» **PROBLEM REQUIREMENTS**: Using the records below, repeat exactly the lines from the one holding "M 372,515 L" through the one holding "M 453,239 L 572,277", both ends included, and no others.

Dataset entries:
[Start of section]

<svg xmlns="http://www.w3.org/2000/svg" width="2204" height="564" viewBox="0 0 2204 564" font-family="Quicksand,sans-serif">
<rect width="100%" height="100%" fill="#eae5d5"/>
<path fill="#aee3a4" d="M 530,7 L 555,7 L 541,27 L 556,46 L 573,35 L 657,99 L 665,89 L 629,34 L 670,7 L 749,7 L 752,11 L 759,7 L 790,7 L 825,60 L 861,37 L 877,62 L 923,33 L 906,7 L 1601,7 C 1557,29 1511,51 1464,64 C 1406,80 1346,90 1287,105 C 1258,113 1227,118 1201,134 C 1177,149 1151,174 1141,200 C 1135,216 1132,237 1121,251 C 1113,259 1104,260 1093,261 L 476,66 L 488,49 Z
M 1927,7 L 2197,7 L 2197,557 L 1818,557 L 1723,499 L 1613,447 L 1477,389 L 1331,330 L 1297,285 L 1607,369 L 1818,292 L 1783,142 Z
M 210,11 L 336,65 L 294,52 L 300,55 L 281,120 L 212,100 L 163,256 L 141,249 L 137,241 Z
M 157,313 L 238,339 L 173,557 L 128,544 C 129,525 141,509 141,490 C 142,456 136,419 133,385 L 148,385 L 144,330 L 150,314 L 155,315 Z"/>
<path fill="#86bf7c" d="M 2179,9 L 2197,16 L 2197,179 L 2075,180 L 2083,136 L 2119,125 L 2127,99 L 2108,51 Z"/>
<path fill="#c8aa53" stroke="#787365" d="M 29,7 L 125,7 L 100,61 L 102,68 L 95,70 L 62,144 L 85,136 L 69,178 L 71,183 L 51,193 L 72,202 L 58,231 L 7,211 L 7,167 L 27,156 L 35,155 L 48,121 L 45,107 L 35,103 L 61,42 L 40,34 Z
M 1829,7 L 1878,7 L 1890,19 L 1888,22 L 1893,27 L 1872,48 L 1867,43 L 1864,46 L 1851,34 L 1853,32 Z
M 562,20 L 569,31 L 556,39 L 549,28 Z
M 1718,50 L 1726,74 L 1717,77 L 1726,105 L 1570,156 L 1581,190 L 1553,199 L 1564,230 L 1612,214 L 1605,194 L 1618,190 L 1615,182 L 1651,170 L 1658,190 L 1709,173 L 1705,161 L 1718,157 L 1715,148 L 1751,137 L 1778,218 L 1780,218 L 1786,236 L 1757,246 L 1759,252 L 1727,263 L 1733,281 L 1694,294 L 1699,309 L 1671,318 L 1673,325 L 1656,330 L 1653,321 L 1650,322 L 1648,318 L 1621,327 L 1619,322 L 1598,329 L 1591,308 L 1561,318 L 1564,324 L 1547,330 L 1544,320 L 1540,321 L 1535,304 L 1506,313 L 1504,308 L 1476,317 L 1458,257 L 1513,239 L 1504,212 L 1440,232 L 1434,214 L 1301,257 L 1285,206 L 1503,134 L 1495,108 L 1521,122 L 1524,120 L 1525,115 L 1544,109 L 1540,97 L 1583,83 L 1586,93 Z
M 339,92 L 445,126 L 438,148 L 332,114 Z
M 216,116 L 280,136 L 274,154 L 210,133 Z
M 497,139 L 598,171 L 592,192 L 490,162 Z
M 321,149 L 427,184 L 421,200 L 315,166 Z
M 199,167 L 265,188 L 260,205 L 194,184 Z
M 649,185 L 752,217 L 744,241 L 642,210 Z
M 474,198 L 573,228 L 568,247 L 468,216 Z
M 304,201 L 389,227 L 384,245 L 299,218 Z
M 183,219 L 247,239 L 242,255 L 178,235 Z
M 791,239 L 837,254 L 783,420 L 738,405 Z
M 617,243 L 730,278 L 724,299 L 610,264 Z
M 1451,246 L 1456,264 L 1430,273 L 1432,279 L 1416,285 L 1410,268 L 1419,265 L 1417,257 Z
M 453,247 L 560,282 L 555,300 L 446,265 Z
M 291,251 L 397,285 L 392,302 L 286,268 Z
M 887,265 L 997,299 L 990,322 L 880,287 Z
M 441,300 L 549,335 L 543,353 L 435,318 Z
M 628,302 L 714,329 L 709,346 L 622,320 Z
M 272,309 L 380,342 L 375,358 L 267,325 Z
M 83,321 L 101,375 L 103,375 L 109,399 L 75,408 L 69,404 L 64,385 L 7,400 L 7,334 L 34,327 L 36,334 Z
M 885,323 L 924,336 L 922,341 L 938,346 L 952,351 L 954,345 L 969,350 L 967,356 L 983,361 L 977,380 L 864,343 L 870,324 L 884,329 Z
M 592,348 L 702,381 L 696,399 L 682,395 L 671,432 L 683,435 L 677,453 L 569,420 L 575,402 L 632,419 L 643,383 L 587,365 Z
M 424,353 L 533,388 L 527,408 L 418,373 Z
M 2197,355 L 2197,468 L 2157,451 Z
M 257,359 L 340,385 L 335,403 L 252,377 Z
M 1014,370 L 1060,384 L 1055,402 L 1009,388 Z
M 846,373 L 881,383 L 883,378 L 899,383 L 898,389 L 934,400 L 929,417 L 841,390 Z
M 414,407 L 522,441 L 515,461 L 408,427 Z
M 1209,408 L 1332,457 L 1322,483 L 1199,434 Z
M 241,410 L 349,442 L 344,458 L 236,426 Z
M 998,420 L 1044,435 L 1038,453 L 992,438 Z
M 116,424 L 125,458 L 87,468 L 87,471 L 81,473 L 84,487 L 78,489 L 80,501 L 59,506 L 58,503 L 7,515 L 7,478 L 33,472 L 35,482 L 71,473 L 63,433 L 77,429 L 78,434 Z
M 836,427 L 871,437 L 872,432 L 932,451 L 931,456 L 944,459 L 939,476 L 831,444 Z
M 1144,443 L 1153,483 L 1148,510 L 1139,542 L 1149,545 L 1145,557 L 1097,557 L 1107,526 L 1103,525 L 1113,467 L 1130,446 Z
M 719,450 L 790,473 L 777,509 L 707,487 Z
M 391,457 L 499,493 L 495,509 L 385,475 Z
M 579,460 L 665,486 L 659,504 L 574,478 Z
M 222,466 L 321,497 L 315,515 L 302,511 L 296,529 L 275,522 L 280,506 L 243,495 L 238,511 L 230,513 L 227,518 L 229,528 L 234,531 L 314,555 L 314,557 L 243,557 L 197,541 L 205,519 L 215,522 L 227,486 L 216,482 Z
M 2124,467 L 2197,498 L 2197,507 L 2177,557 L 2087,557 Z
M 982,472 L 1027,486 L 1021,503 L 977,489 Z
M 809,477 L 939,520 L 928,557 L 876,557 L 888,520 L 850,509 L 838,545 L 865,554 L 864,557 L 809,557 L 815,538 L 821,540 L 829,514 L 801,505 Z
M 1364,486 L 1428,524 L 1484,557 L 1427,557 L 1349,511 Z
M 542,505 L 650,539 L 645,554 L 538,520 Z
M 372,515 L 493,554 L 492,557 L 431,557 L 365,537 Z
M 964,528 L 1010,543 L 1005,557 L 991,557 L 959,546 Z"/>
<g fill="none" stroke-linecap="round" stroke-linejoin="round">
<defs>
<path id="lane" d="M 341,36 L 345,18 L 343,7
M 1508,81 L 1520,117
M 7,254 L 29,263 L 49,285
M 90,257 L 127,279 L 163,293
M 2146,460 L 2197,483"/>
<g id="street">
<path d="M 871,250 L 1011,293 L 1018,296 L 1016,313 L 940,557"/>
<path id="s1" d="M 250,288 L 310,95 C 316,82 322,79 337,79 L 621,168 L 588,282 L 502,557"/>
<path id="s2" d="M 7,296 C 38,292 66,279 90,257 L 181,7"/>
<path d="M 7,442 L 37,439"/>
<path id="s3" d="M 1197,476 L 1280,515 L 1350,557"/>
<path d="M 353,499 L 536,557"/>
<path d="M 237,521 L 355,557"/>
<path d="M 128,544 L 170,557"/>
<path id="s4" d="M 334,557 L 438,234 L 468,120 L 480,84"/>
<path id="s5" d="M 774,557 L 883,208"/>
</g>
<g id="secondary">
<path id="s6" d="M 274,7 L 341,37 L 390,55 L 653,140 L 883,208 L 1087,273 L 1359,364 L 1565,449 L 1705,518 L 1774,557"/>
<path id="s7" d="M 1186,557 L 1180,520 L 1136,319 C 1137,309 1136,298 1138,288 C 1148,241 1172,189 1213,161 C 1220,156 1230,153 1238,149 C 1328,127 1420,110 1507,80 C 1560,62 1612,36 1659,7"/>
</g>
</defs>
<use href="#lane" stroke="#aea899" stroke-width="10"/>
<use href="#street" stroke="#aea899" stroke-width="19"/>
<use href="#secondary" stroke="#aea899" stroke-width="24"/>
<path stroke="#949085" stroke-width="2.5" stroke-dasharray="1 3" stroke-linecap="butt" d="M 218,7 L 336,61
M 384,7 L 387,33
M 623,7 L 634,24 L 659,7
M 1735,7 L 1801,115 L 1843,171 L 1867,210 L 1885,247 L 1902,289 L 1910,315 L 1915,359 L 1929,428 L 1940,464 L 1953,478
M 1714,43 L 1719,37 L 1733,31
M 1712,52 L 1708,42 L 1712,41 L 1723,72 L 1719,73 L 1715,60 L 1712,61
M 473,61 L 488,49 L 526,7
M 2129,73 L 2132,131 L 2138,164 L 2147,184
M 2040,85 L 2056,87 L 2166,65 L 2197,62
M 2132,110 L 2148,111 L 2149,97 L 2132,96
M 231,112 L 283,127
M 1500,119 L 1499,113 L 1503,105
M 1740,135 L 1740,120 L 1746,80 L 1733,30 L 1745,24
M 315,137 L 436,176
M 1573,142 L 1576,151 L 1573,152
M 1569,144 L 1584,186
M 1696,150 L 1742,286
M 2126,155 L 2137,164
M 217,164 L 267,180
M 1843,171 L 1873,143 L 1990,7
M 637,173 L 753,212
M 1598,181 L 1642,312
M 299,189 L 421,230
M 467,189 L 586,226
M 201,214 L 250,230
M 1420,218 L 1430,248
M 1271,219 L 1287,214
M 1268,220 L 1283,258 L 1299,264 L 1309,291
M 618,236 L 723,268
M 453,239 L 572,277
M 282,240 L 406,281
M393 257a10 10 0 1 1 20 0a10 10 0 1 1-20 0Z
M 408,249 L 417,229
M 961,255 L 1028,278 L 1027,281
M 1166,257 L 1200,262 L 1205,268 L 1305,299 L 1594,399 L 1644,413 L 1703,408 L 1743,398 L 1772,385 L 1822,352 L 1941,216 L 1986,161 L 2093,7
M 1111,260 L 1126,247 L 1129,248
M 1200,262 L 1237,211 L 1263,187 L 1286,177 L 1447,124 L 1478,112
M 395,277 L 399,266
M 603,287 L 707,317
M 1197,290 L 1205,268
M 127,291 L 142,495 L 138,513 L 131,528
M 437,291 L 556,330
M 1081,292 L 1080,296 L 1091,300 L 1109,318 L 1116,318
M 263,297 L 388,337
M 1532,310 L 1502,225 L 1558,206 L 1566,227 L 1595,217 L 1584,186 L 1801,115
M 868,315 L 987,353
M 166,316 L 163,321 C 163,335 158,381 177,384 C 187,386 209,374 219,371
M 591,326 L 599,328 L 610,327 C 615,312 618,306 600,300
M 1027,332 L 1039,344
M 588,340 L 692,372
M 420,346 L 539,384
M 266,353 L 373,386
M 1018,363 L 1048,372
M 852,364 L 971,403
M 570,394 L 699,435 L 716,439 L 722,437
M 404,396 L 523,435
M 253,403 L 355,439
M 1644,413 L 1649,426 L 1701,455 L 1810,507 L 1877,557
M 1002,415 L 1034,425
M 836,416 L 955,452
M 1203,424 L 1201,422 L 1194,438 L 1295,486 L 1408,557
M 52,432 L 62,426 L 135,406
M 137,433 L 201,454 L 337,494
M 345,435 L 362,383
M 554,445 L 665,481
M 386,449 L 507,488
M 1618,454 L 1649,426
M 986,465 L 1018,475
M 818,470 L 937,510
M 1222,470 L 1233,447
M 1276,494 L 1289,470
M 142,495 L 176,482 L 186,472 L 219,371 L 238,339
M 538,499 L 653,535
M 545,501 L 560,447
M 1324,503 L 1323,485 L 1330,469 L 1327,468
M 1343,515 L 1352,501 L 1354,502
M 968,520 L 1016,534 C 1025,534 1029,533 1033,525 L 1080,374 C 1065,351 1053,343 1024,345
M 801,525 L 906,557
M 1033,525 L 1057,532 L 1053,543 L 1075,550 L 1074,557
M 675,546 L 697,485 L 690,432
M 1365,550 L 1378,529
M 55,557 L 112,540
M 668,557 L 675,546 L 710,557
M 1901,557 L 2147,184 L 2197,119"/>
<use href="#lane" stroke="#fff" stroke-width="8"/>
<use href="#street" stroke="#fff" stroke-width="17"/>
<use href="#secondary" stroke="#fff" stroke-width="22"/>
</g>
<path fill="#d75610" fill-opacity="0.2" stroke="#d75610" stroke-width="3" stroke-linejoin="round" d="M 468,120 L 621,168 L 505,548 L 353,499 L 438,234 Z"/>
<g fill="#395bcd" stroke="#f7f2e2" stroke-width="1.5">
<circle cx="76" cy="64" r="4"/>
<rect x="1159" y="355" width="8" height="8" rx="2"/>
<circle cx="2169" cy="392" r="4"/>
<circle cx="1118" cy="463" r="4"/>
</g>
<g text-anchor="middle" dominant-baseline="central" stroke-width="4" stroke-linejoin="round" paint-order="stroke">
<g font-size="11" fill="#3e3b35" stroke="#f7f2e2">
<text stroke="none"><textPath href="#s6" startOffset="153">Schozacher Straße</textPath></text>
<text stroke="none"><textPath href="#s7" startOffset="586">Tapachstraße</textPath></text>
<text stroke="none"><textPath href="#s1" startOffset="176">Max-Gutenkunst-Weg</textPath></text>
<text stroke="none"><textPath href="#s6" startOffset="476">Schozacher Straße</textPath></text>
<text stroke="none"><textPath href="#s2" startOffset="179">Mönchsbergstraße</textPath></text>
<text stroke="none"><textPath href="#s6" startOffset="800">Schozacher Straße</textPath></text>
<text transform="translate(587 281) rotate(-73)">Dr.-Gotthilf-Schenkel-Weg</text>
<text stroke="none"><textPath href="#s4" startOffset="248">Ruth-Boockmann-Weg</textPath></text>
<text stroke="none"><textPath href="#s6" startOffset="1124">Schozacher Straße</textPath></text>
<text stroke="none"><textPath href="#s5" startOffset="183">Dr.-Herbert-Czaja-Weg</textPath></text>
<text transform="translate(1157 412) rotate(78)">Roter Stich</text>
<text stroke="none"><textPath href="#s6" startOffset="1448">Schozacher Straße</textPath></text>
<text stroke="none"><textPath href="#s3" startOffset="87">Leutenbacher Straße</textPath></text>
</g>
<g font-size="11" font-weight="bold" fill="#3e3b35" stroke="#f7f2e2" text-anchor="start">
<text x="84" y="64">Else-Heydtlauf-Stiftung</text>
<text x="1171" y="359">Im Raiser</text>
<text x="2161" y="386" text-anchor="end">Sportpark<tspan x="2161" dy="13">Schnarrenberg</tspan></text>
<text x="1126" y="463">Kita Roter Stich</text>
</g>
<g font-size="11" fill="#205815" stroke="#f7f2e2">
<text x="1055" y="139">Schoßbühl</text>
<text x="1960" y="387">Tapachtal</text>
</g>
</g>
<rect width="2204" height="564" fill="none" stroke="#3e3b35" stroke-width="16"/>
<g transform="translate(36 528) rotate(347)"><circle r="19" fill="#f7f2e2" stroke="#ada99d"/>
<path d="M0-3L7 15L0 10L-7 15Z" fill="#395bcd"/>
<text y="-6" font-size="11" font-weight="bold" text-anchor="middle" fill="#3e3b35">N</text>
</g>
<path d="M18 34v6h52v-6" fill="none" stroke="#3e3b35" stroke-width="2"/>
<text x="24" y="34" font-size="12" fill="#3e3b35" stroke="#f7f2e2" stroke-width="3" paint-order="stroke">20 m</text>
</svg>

[End of section]

» **YOUR SOLUTION**:
M 372,515 L 493,554 L 492,557 L 431,557 L 365,537 Z
M 964,528 L 1010,543 L 1005,557 L 991,557 L 959,546 Z"/>
<g fill="none" stroke-linecap="round" stroke-linejoin="round">
<defs>
<path id="lane" d="M 341,36 L 345,18 L 343,7
M 1508,81 L 1520,117
M 7,254 L 29,263 L 49,285
M 90,257 L 127,279 L 163,293
M 2146,460 L 2197,483"/>
<g id="street">
<path d="M 871,250 L 1011,293 L 1018,296 L 1016,313 L 940,557"/>
<path id="s1" d="M 250,288 L 310,95 C 316,82 322,79 337,79 L 621,168 L 588,282 L 502,557"/>
<path id="s2" d="M 7,296 C 38,292 66,279 90,257 L 181,7"/>
<path d="M 7,442 L 37,439"/>
<path id="s3" d="M 1197,476 L 1280,515 L 1350,557"/>
<path d="M 353,499 L 536,557"/>
<path d="M 237,521 L 355,557"/>
<path d="M 128,544 L 170,557"/>
<path id="s4" d="M 334,557 L 438,234 L 468,120 L 480,84"/>
<path id="s5" d="M 774,557 L 883,208"/>
</g>
<g id="secondary">
<path id="s6" d="M 274,7 L 341,37 L 390,55 L 653,140 L 883,208 L 1087,273 L 1359,364 L 1565,449 L 1705,518 L 1774,557"/>
<path id="s7" d="M 1186,557 L 1180,520 L 1136,319 C 1137,309 1136,298 1138,288 C 1148,241 1172,189 1213,161 C 1220,156 1230,153 1238,149 C 1328,127 1420,110 1507,80 C 1560,62 1612,36 1659,7"/>
</g>
</defs>
<use href="#lane" stroke="#aea899" stroke-width="10"/>
<use href="#street" stroke="#aea899" stroke-width="19"/>
<use href="#secondary" stroke="#aea899" stroke-width="24"/>
<path stroke="#949085" stroke-width="2.5" stroke-dasharray="1 3" stroke-linecap="butt" d="M 218,7 L 336,61
M 384,7 L 387,33
M 623,7 L 634,24 L 659,7
M 1735,7 L 1801,115 L 1843,171 L 1867,210 L 1885,247 L 1902,289 L 1910,315 L 1915,359 L 1929,428 L 1940,464 L 1953,478
M 1714,43 L 1719,37 L 1733,31
M 1712,52 L 1708,42 L 1712,41 L 1723,72 L 1719,73 L 1715,60 L 1712,61
M 473,61 L 488,49 L 526,7
M 2129,73 L 2132,131 L 2138,164 L 2147,184
M 2040,85 L 2056,87 L 2166,65 L 2197,62
M 2132,110 L 2148,111 L 2149,97 L 2132,96
M 231,112 L 283,127
M 1500,119 L 1499,113 L 1503,105
M 1740,135 L 1740,120 L 1746,80 L 1733,30 L 1745,24
M 315,137 L 436,176
M 1573,142 L 1576,151 L 1573,152
M 1569,144 L 1584,186
M 1696,150 L 1742,286
M 2126,155 L 2137,164
M 217,164 L 267,180
M 1843,171 L 1873,143 L 1990,7
M 637,173 L 753,212
M 1598,181 L 1642,312
M 299,189 L 421,230
M 467,189 L 586,226
M 201,214 L 250,230
M 1420,218 L 1430,248
M 1271,219 L 1287,214
M 1268,220 L 1283,258 L 1299,264 L 1309,291
M 618,236 L 723,268
M 453,239 L 572,277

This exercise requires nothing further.